• [ASSIGNMENT]:
Copy exactly. Include the line containing "left shoulder: (251, 143)", every line after it, and the last line below, but no pictures.

*** Block opens ***

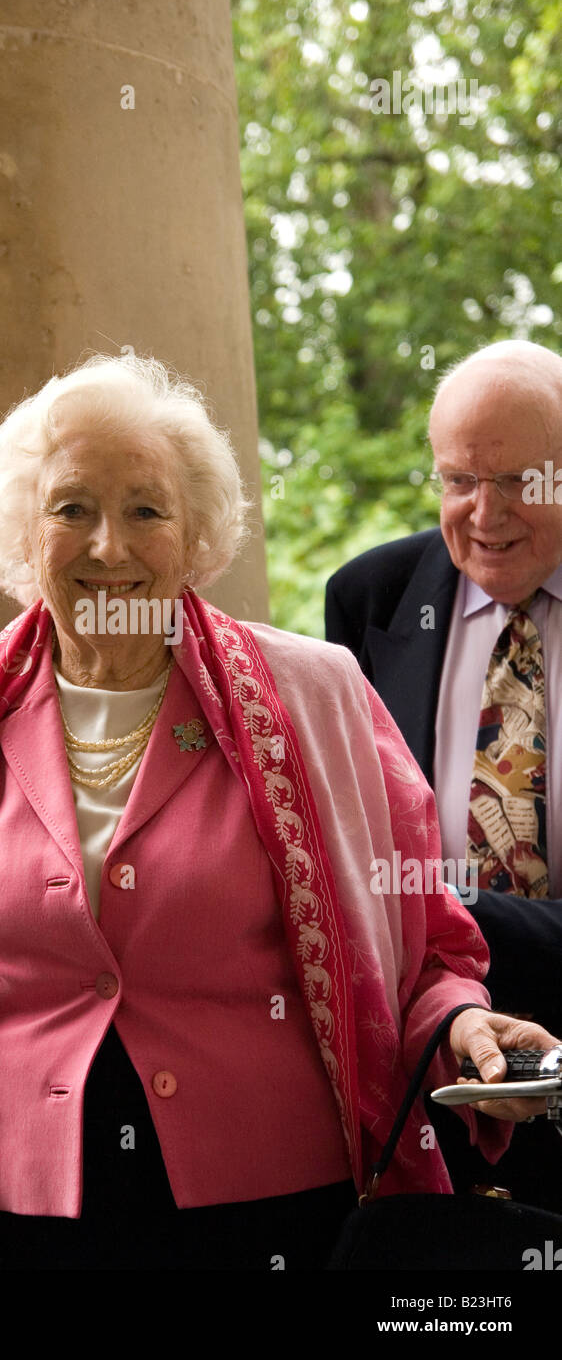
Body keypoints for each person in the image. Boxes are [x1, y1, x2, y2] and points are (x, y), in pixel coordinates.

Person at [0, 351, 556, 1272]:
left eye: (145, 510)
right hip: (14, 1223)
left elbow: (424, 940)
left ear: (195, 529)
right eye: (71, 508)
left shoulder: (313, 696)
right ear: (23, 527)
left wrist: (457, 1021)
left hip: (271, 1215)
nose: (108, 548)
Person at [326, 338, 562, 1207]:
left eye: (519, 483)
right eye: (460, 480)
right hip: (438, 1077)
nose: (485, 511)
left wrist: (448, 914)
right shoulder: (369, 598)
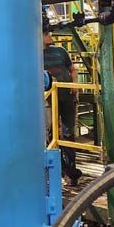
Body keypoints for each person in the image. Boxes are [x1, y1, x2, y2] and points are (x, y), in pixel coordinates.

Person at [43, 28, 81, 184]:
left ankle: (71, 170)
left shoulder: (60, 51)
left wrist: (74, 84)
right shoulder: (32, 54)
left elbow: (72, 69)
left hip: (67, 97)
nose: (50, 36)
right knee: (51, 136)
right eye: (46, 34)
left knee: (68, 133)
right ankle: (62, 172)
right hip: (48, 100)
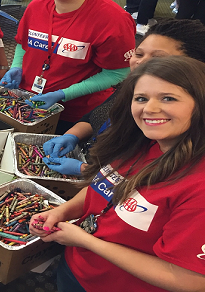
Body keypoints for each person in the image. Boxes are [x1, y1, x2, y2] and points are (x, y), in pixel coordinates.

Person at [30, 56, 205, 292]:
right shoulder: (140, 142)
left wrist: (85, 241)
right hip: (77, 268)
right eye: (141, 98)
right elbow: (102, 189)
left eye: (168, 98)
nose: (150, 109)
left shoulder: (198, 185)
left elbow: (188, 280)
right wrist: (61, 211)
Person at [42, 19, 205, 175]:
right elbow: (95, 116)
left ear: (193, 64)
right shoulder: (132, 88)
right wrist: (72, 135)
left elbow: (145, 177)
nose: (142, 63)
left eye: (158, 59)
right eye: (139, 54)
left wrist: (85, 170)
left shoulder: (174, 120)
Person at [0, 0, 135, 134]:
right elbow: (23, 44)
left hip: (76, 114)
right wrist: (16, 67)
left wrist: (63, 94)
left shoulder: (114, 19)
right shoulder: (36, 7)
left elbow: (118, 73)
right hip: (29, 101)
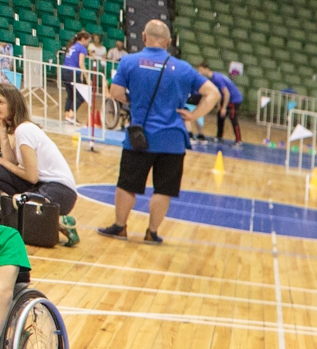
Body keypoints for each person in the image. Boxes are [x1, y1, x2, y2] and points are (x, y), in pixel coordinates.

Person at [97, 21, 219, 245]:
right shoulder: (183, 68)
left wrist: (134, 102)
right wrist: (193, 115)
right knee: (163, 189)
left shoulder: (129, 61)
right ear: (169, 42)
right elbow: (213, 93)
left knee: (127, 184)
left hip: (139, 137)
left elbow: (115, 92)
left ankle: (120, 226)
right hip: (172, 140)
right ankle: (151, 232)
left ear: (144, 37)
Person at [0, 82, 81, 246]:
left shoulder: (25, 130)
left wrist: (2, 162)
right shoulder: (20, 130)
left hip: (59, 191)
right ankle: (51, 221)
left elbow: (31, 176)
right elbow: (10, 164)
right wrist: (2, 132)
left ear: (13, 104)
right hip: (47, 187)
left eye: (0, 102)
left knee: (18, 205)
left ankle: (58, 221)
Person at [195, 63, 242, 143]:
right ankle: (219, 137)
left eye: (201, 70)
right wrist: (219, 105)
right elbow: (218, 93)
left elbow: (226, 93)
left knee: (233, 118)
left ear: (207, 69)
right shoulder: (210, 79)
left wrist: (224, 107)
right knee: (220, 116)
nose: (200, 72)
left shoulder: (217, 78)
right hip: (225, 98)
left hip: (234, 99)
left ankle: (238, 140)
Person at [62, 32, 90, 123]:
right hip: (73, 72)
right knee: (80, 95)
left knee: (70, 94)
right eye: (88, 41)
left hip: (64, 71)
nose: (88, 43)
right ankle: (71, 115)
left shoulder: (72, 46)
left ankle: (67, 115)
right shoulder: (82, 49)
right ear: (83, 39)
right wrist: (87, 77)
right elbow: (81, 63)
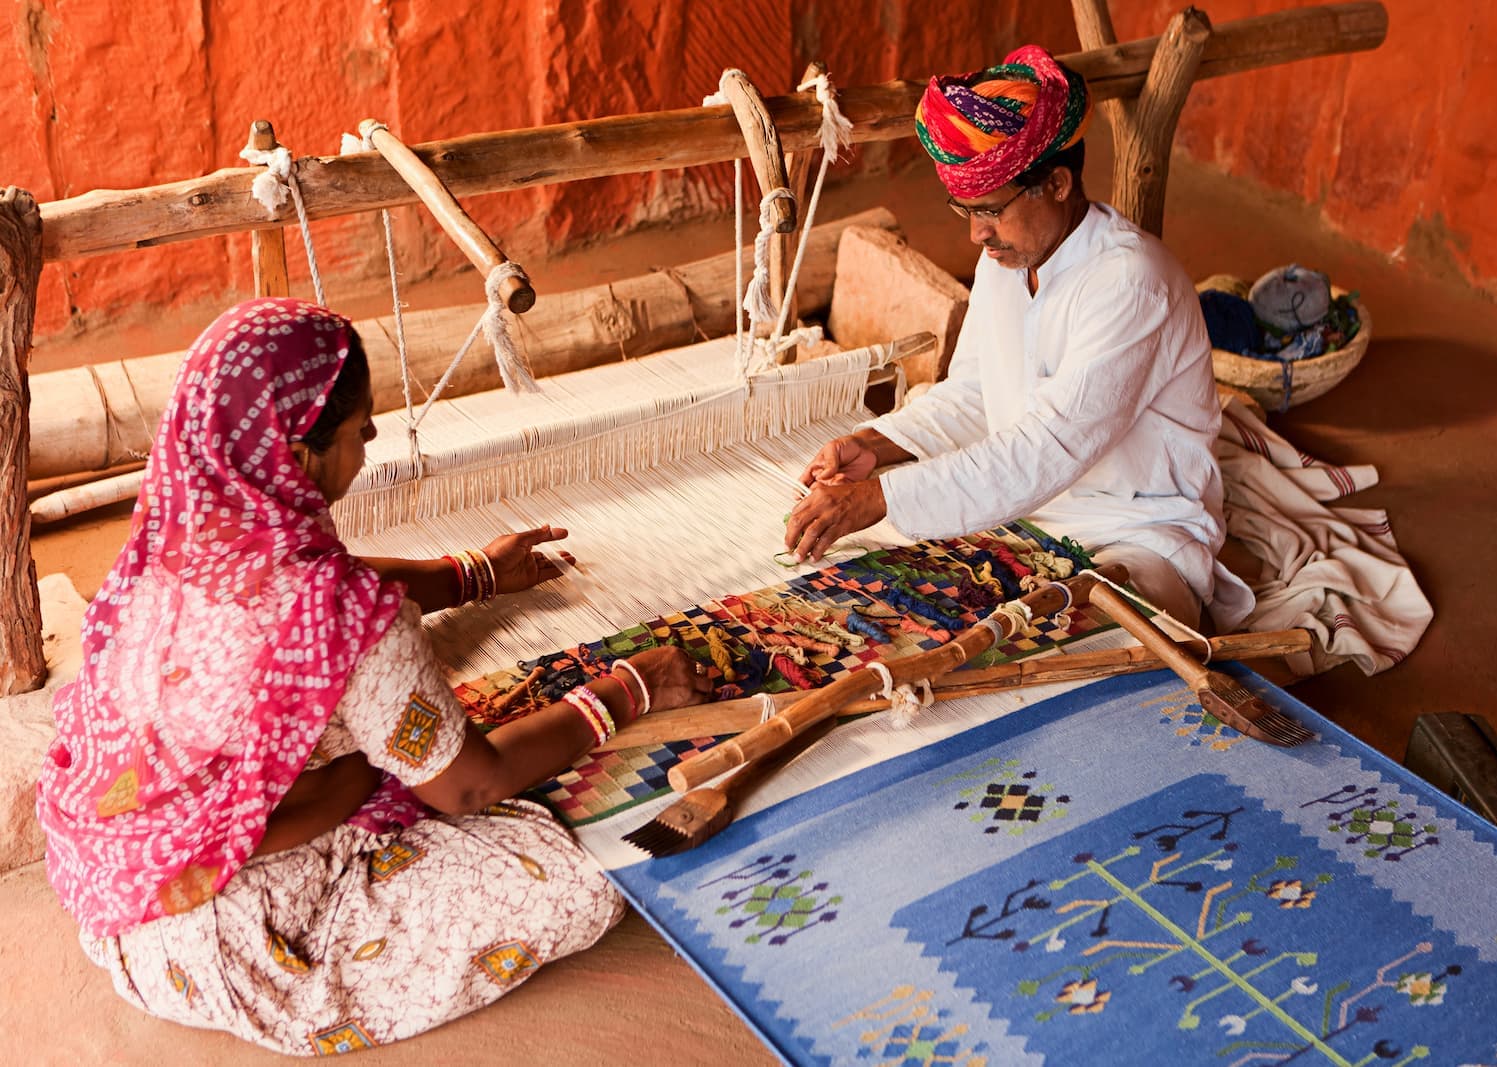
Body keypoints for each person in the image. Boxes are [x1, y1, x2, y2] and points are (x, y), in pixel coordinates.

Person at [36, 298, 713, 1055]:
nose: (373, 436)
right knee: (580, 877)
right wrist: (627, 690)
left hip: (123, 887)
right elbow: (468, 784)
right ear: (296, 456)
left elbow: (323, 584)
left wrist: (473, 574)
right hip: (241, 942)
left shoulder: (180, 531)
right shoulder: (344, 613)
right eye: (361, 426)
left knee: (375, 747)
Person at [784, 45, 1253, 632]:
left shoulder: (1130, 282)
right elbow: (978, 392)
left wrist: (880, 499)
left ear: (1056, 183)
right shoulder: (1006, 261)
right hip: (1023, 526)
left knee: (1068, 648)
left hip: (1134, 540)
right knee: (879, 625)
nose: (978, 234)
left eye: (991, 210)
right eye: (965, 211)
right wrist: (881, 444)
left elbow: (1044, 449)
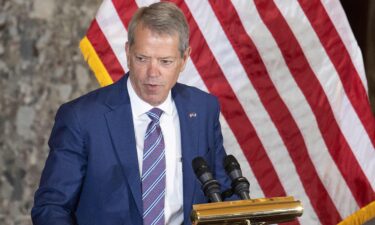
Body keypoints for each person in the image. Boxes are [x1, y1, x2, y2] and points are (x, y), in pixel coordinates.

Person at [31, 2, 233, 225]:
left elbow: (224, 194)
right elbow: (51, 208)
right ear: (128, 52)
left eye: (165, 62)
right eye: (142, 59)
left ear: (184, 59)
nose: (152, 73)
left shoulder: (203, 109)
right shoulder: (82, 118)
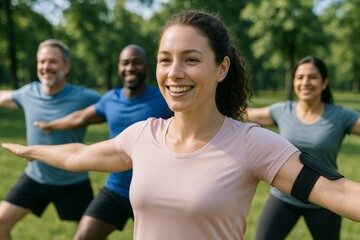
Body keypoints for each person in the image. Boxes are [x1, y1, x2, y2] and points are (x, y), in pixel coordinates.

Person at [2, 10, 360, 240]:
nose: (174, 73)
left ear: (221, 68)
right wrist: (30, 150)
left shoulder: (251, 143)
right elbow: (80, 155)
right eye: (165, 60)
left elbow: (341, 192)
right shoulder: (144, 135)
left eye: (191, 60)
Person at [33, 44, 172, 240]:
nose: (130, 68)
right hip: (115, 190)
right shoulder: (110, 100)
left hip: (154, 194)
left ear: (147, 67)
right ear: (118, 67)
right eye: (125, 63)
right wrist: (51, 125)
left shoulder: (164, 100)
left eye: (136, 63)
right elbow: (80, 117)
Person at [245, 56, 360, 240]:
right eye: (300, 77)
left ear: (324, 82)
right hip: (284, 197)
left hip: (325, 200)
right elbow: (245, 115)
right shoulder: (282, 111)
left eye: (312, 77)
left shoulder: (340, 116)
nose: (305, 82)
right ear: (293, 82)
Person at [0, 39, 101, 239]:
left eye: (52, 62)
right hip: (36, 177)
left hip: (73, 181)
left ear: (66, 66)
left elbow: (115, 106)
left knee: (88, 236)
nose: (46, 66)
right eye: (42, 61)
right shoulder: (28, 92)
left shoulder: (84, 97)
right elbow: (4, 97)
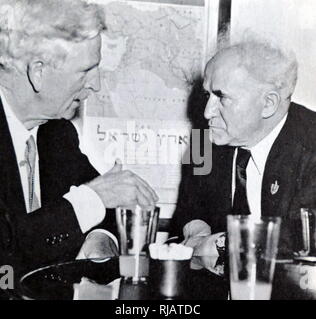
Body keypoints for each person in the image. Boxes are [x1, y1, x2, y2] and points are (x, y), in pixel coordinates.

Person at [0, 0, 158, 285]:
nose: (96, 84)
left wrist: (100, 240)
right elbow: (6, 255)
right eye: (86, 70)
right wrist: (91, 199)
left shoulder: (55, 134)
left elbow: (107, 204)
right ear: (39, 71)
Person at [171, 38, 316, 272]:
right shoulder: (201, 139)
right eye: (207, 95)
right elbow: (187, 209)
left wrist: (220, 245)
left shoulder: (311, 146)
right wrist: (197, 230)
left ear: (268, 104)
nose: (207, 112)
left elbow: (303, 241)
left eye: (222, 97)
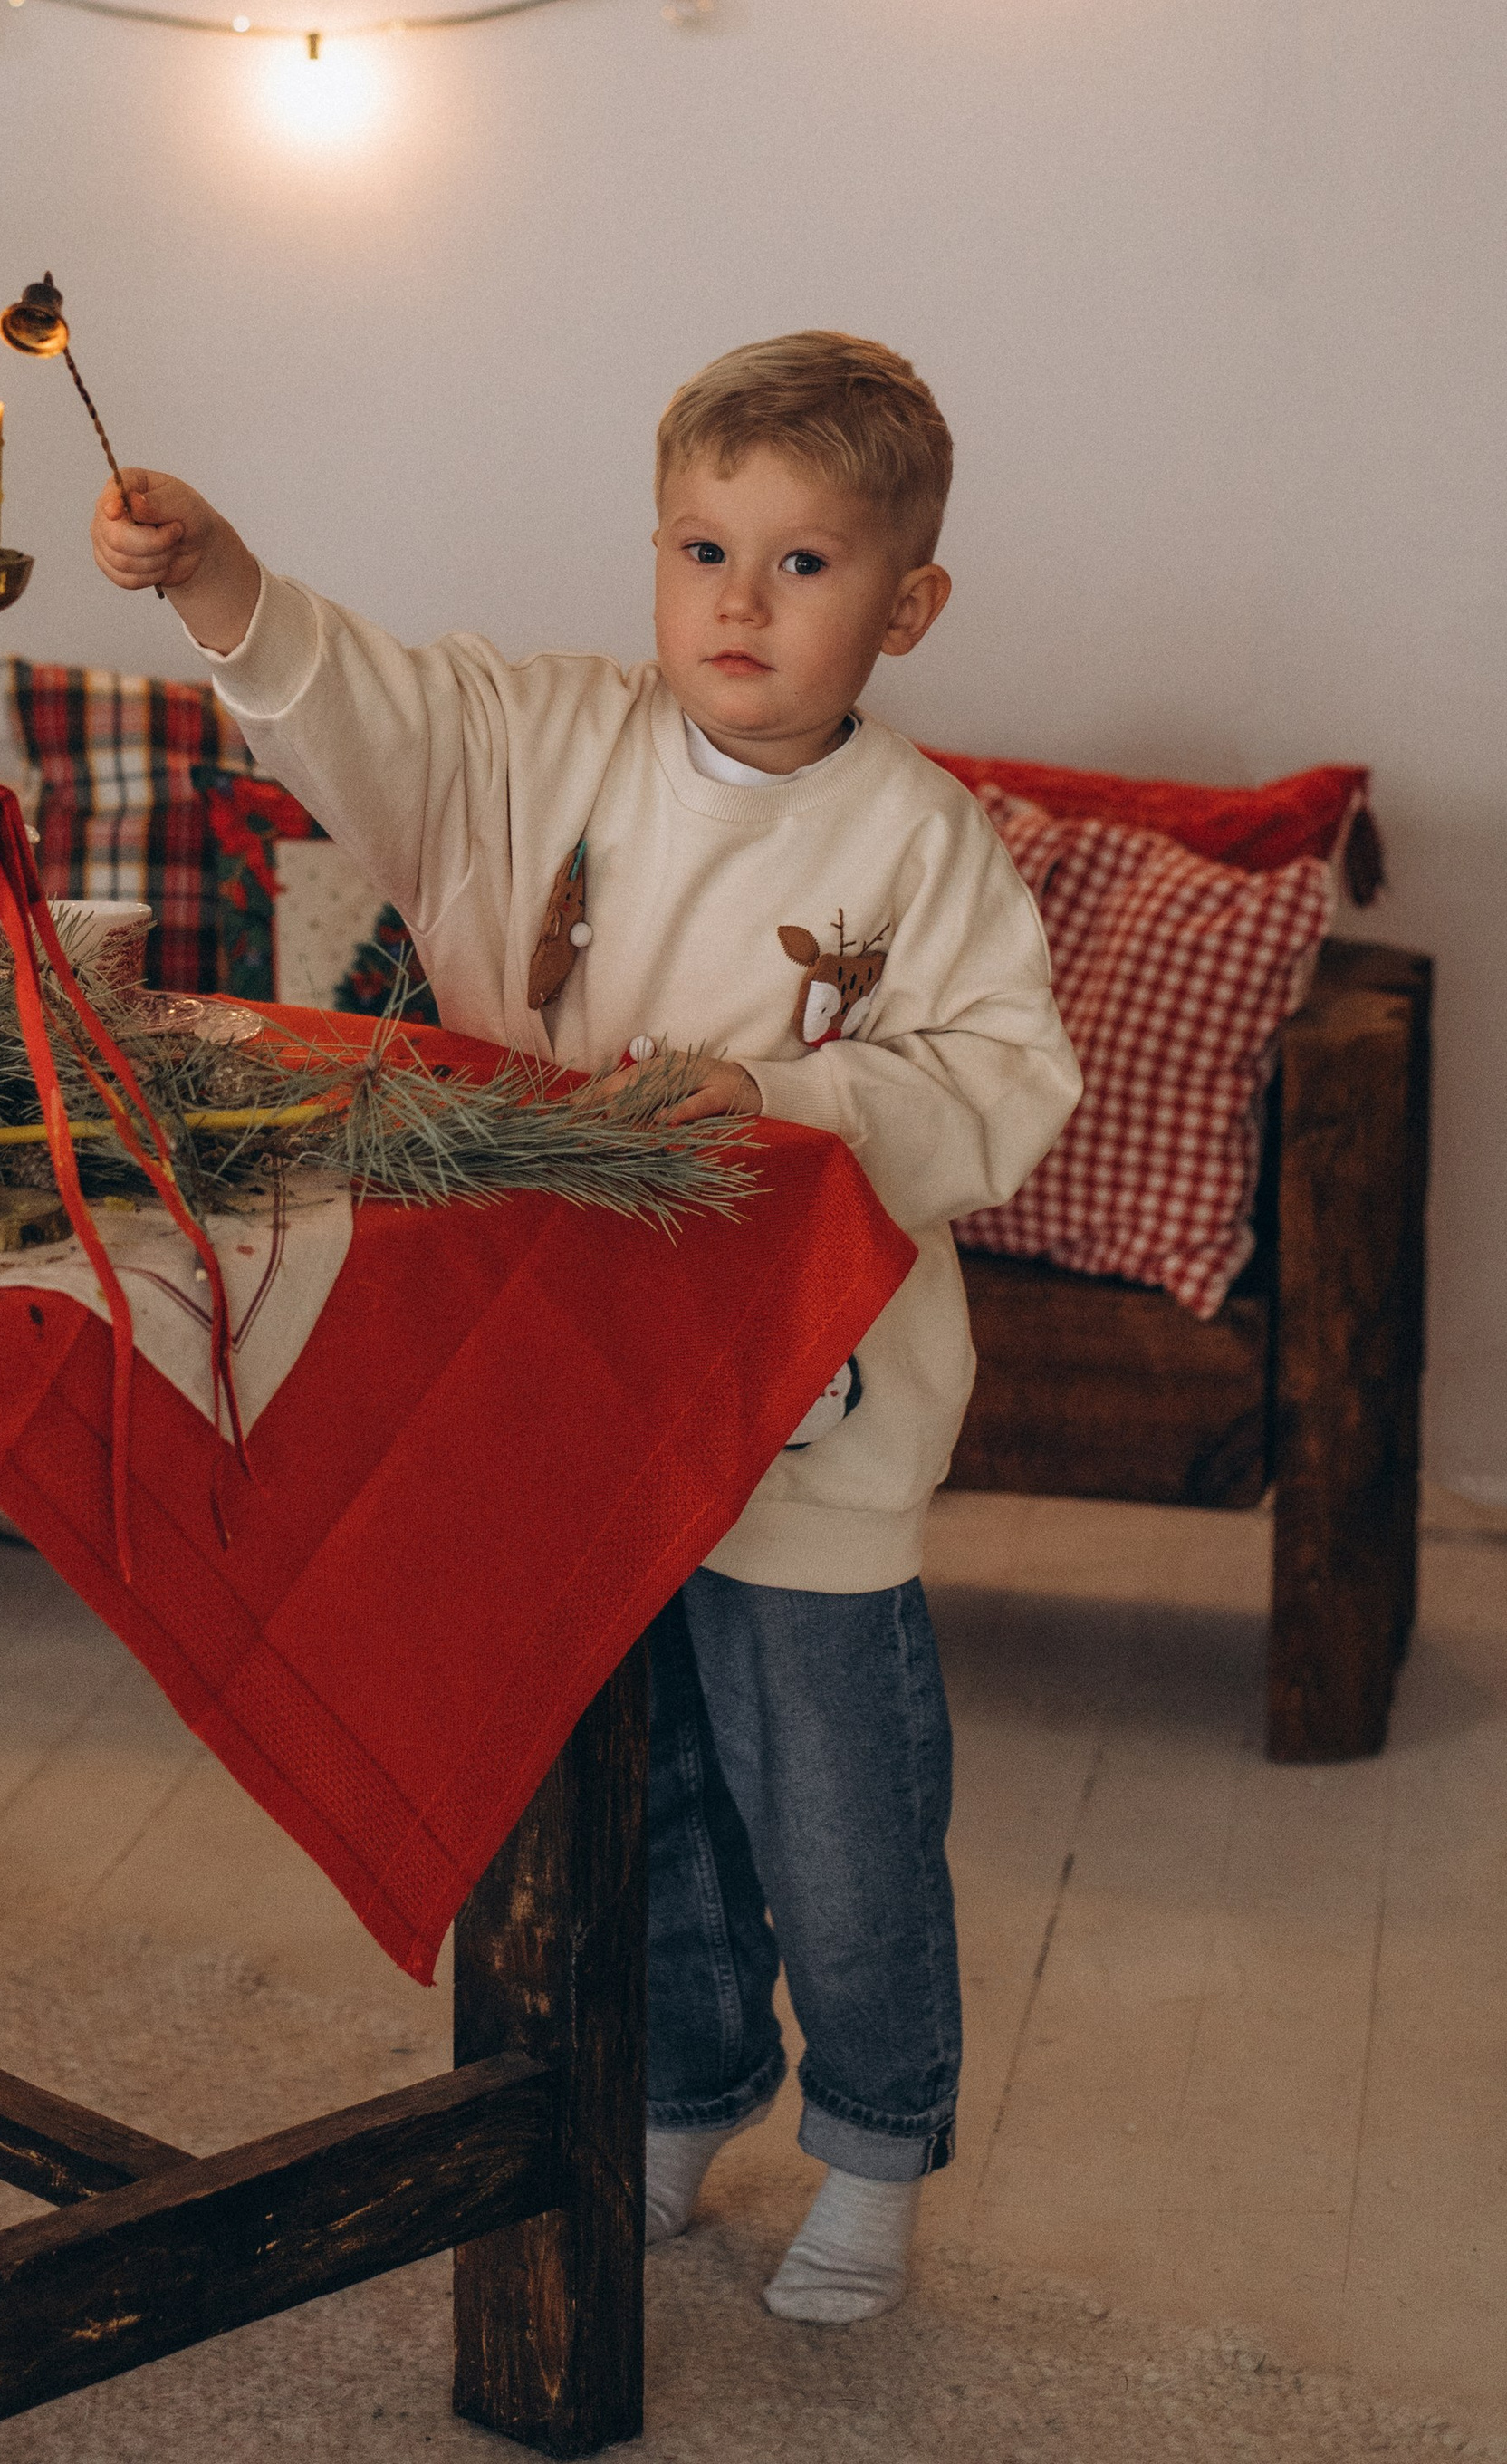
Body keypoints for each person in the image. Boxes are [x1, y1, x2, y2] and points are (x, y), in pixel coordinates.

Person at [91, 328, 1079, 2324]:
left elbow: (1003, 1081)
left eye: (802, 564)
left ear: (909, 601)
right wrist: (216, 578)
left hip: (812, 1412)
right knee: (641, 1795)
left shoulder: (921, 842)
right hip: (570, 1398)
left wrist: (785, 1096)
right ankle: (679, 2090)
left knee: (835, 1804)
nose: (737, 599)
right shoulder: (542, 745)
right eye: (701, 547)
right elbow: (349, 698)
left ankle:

*** Block closes ***

• [COMPLETED TASK]:
left shoulder: (251, 143)
right elbow: (80, 155)
right eye: (165, 60)
left elbow: (341, 192)
right shoulder: (144, 135)
left eye: (191, 60)
Person at [33, 44, 172, 240]:
nose: (130, 68)
right hip: (115, 190)
right shoulder: (110, 100)
left hip: (154, 194)
left ear: (147, 67)
right ear: (118, 67)
right eye: (125, 63)
right wrist: (51, 125)
left shoulder: (164, 100)
left eye: (136, 63)
right elbow: (80, 117)
Person at [245, 56, 360, 240]:
right eye: (300, 77)
left ear: (324, 82)
right hip: (284, 197)
left hip: (325, 200)
right elbow: (245, 115)
right shoulder: (282, 111)
left eye: (312, 77)
left shoulder: (340, 116)
nose: (305, 82)
right ear: (293, 82)
Person at [0, 39, 101, 239]:
left eye: (52, 62)
right hip: (36, 177)
left hip: (73, 181)
left ear: (66, 66)
left elbow: (115, 106)
left knee: (88, 236)
nose: (46, 66)
right eye: (42, 61)
right shoulder: (28, 92)
left shoulder: (84, 97)
right elbow: (4, 97)
Body keypoints for each person in the image. Boxes are [x1, y1, x2, y2] and points are (x, y), in pixel coordinates.

Person at [0, 0, 158, 285]:
nose: (96, 84)
left wrist: (100, 240)
right elbow: (6, 255)
right eye: (86, 70)
right wrist: (91, 199)
left shoulder: (55, 134)
left elbow: (107, 204)
right ear: (39, 71)
Person at [171, 38, 316, 272]:
right shoulder: (201, 139)
right eye: (207, 95)
right elbow: (187, 209)
left wrist: (220, 245)
left shoulder: (311, 146)
right wrist: (197, 230)
left ear: (268, 104)
nose: (207, 112)
left elbow: (303, 241)
left eye: (222, 97)
Body keypoints for each person in the image. Boxes are [x1, y1, x2, y2] and points are (x, y), in pixel coordinates.

Person at [91, 328, 1079, 2324]:
left elbow: (1003, 1081)
left eye: (802, 564)
left ear: (909, 601)
right wrist: (216, 578)
left hip: (812, 1412)
right knee: (641, 1795)
left shoulder: (921, 842)
right hip: (570, 1398)
left wrist: (785, 1096)
right ankle: (679, 2090)
left knee: (835, 1804)
nose: (737, 599)
right shoulder: (542, 745)
right eye: (701, 547)
right elbow: (349, 698)
left ankle:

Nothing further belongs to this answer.